I believe in the power of forgiveness. And I don't mean any power given to the recipient. I'm talking about the positive impact on the person granting forgiveness. I should be clear here that I'm not talking about a decision to let a person back into your life. That's completely separate from forgiveness. A decision to let someone back into your life requires participation from the other person to repair the relationship. You can forgive someone without their participation and decide to move on with your life without them.
So forgiveness has been my end goal. I want to ultimately walk away from this marriage holding onto no grudges, resentments, or hard feelings. So as I spend time processing my grief, I'm paying attention to specifically where I hold hard feelings to know where I need to release them. (And maybe this would be a good place to point out that the process is not linear - I might think I have moved past one thing only to have it resurface later. So it is an ongoing process.)
One area of hard feelings is in the way he didn't show up in the marriage - the lack of investment in us, the lack of communication, the conflict avoidance, the focus on my flaws without any self-reflection into his role, etc. This is the easiest part to forgive. I had already accepted this was who he was. His mom (and maybe even dad to a certain extend) really messed him up in childhood and continues to feed into a toxic dynamic to this day. That doesn't excuse his behavior. He is an adult in his 40s. He has had plenty of time to heal from those wounds so that he doesn't harm others with his behaviors. But I have empathy for the hard start to his life. And I play a role in accepting these behaviors and I played my own role in those dynamics.
The more challenging area of hard feelings though rests on how he behaved specifically last year. In the spring we were making all kinds of future plans - planing vacations together, trading in his car, discussing retirement plans, etc. I was participating in these conversations with the belief that we were doing well as a couple and going to stay together. He was participating in these conversations knowing he already had one foot out the door.
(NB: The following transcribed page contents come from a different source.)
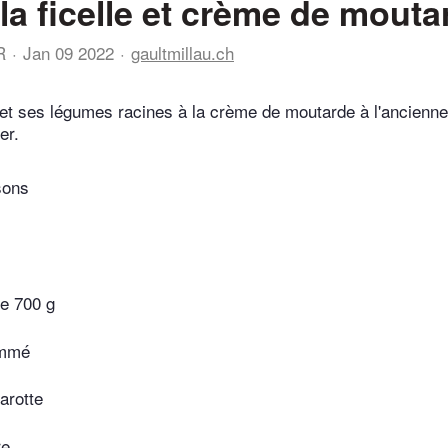
la ficelle et crème de mouta
R
Jan 09 2022
gaultmillau.ch
 et ses légumes racines à la crème de moutarde à l'ancienne
er.
sons
de 700 g
ommé
arotte
re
The lack of transparency and the active participation in deceiving me is so painful. He didn't even care enough about me to find a way to give me a heads up.
And then when it happened, it happened so fast because he had already processed his emotions, made is decision and likely planned logistics out for himself. So I was lost in a whirlwind of processing my emotions and figuring out logistics in a very short time. It felt so incredibly unfair.
And then to make it all worse, although he was working with a therapist, he hadn't even made it a priority to figure out how to communicate with me why he was leaving. To this day, I have no clue what his actual reasons were. I can guess based on what I know about him but they don't answer the question as to what happened specifically in 2024 and what specifically was in his mind when he suddenly (from my perspective) felt the need to ditch his spouse of almost two decades.
It's the lying, deception, and abrupt discard that all happened in 2024 that felt so incredibly cruel and is a lot harder to process and forgive as this was all coming from the man I had believed loved me.